EXTRACT TO READ:
Start of Block

Obese patients who underwent bariatric surgery had an 83% lower incidence of type 2 diabetes compared with a control group of obese patients trying to lose weight through nonsurgical means, according to a new study published in the New England Journal of Medicine
. Although the new research contributes to a growing body of literature supporting bariatric surgery as a means to fight diabetes, this is the first study to highlight the preventive effect of weight-loss surgery for patients who are prediabetic.
The prospective Swedish Obese Subjects study enrolled 1658 obese individuals who underwent bariatric surgery (vertical banded gastroplasty, banding, or gastric bypass) and 1771 obese controls. These subjects were followed for 15 years and had laboratory assessments and blood glucose tests after 2, 10, and 15 years. None of the participants were diabetic at baseline.

End of Block

ENTRIES PROVIDED:
Start of Block

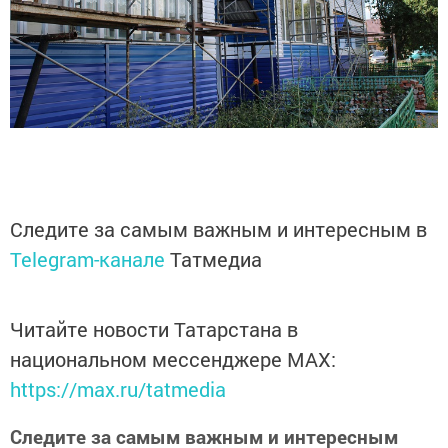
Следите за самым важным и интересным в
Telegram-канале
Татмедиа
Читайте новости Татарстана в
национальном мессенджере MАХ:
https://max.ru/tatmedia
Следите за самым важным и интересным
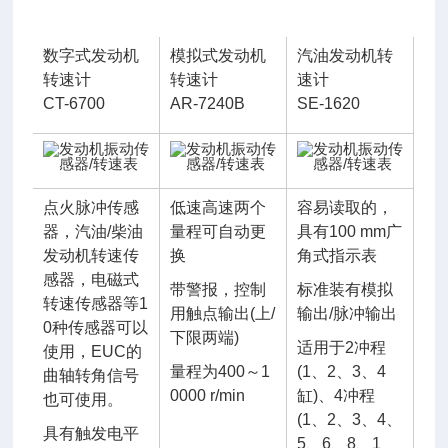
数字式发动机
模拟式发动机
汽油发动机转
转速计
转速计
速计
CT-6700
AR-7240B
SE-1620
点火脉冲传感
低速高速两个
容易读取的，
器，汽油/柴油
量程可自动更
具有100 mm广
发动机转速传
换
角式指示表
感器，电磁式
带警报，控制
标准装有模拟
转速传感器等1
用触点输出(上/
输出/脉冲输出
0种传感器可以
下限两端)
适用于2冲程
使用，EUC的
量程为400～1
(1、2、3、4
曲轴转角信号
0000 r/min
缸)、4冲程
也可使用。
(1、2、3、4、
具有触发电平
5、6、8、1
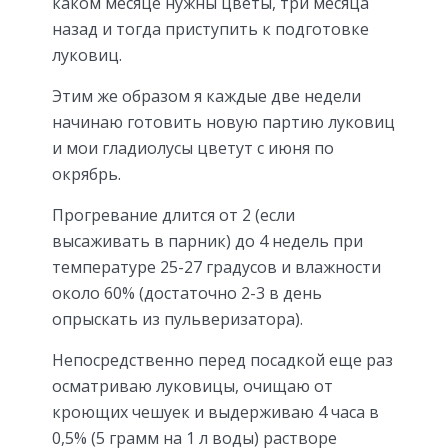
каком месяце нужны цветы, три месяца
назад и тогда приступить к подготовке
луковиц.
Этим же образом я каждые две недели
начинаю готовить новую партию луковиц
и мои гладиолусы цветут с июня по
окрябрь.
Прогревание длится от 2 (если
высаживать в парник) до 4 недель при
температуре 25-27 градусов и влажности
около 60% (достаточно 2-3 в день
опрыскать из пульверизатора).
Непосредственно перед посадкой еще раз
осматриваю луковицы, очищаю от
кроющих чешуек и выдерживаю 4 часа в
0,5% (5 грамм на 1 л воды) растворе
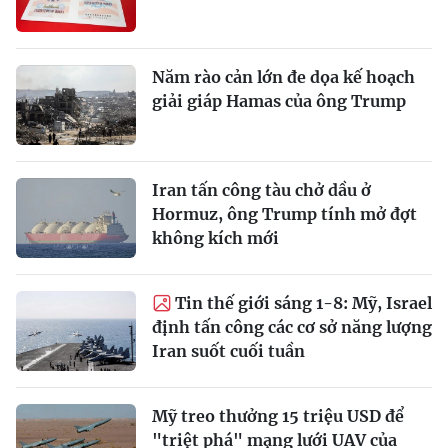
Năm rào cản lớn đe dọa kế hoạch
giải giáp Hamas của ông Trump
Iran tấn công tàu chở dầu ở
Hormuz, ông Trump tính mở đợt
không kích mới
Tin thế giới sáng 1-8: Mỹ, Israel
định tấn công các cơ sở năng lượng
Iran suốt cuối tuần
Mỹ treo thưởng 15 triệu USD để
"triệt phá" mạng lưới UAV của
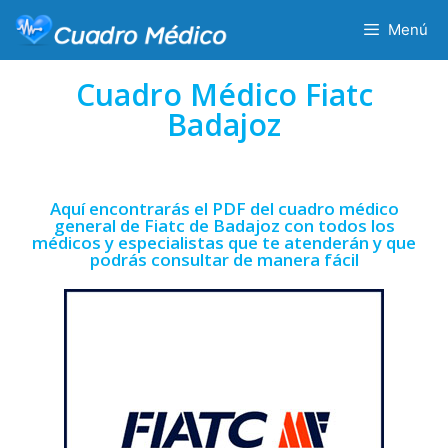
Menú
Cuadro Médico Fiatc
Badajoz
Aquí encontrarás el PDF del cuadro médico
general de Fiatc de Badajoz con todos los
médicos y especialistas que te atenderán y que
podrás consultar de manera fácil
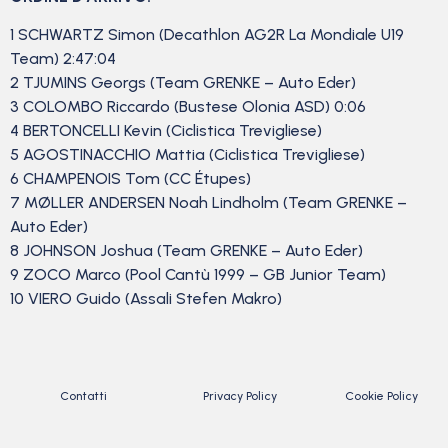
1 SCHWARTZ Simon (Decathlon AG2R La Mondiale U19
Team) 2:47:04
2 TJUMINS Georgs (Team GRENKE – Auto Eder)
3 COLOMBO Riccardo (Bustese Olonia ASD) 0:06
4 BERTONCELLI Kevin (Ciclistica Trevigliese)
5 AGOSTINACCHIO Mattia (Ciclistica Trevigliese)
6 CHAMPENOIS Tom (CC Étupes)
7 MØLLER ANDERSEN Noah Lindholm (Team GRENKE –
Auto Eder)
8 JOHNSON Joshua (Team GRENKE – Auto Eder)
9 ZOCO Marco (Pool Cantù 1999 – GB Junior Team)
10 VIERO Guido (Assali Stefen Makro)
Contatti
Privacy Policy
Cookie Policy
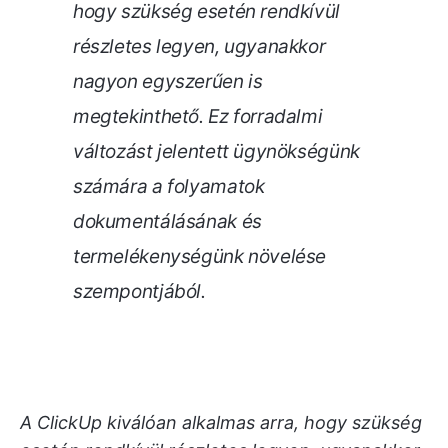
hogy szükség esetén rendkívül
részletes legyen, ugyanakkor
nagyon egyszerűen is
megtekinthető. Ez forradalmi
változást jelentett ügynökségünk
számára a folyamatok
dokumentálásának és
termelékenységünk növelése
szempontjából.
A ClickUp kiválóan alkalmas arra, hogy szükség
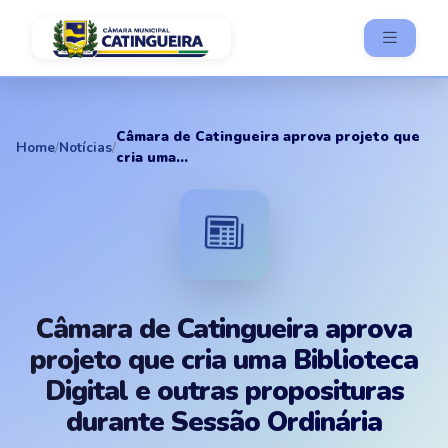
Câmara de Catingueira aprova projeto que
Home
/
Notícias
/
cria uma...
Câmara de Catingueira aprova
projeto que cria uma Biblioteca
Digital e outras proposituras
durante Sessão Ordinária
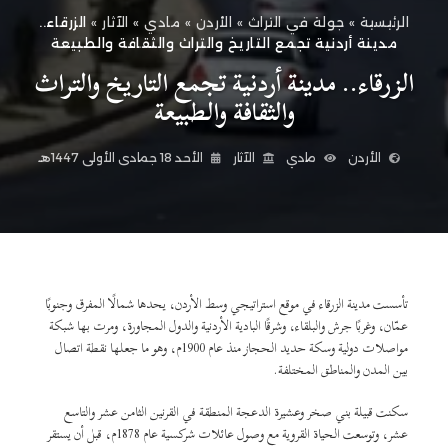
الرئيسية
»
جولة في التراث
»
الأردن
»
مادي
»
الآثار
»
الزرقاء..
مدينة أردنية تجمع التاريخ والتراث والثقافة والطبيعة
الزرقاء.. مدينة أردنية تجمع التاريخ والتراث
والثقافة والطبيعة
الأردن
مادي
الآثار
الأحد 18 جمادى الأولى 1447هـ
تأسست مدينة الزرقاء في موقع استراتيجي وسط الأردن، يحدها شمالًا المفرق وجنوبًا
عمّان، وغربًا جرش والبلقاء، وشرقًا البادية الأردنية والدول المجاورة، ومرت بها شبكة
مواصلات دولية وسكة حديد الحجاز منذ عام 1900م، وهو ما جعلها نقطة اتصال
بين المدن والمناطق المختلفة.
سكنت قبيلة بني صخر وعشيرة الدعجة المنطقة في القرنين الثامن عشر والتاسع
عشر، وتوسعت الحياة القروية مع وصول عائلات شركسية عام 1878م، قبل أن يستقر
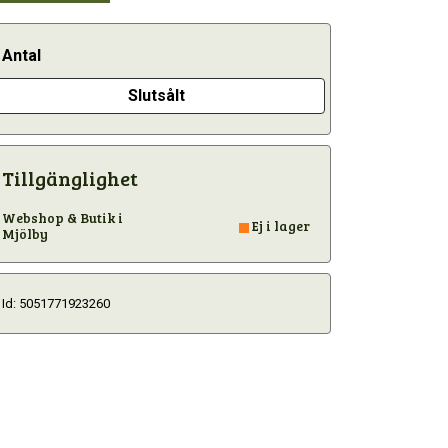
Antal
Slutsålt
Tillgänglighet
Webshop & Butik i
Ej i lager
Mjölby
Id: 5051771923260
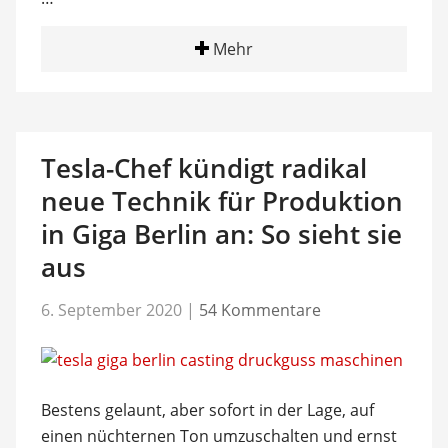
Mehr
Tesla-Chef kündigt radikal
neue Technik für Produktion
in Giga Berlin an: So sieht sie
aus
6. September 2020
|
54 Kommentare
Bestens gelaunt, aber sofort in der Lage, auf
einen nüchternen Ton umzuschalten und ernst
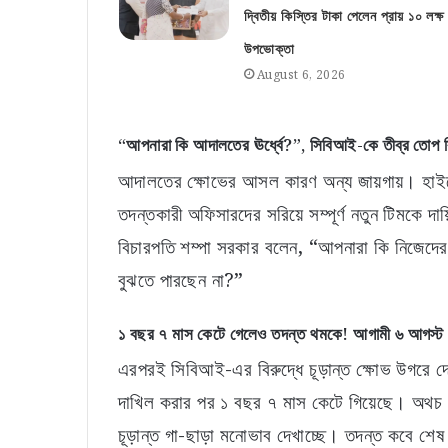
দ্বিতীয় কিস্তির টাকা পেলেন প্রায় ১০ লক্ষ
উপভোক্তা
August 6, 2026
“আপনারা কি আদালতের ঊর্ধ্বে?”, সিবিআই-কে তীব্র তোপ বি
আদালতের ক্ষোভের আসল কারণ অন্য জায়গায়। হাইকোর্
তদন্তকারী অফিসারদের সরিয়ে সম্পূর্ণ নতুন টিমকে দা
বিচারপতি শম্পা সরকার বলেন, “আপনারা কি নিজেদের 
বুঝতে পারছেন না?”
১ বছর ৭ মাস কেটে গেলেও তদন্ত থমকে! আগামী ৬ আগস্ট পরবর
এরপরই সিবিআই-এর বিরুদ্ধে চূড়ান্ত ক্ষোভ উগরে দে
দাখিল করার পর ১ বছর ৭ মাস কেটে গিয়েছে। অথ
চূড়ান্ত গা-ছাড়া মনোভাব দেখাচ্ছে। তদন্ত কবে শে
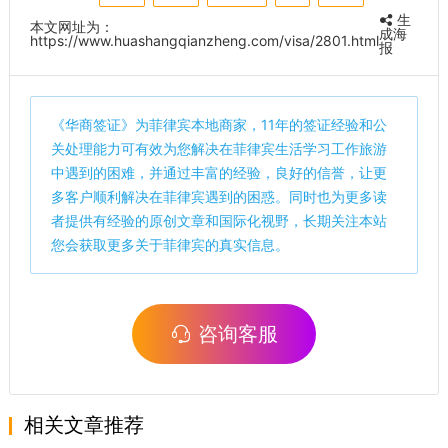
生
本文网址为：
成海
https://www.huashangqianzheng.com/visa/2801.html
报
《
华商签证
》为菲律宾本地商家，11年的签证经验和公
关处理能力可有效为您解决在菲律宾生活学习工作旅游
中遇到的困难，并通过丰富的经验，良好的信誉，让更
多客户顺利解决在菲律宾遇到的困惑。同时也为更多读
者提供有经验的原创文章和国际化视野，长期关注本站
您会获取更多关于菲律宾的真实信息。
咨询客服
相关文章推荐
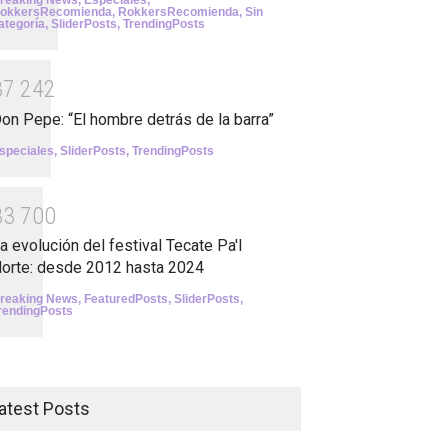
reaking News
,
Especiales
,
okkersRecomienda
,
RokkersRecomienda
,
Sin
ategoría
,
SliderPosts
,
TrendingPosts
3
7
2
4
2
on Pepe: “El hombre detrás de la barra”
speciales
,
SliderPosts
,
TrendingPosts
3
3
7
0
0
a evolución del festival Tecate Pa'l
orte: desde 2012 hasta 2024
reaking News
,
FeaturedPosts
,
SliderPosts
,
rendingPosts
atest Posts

End of Block

EXERCISE 1: In the passage on bariatric surgery and diabetes, after how many years of follow-up did participants have laboratory assessments and blood glucose tests?
EXERCISE 2: Continue the passage on bariatric surgery and diabetes from the point where it stops.

EXERCISE RESPONSE 1: After 2, 10, and 15 years.

EXERCISE RESPONSE 2:
Besides losing an average of nearly 40 lb more per person than the control group, the intervention arm had had a lower incidence of diabetes after the trial period ended. “This risk reduction is at least twice as large as that observed with lifestyle interventions in moderately obese, prediabetic persons,” the researchers wrote.
Among patients with impaired fasting glucose, the benefit of bariatric surgery was associated with a hazard ratio of 0.13, or an 87% reduction in the risk of developing type 2 diabetes.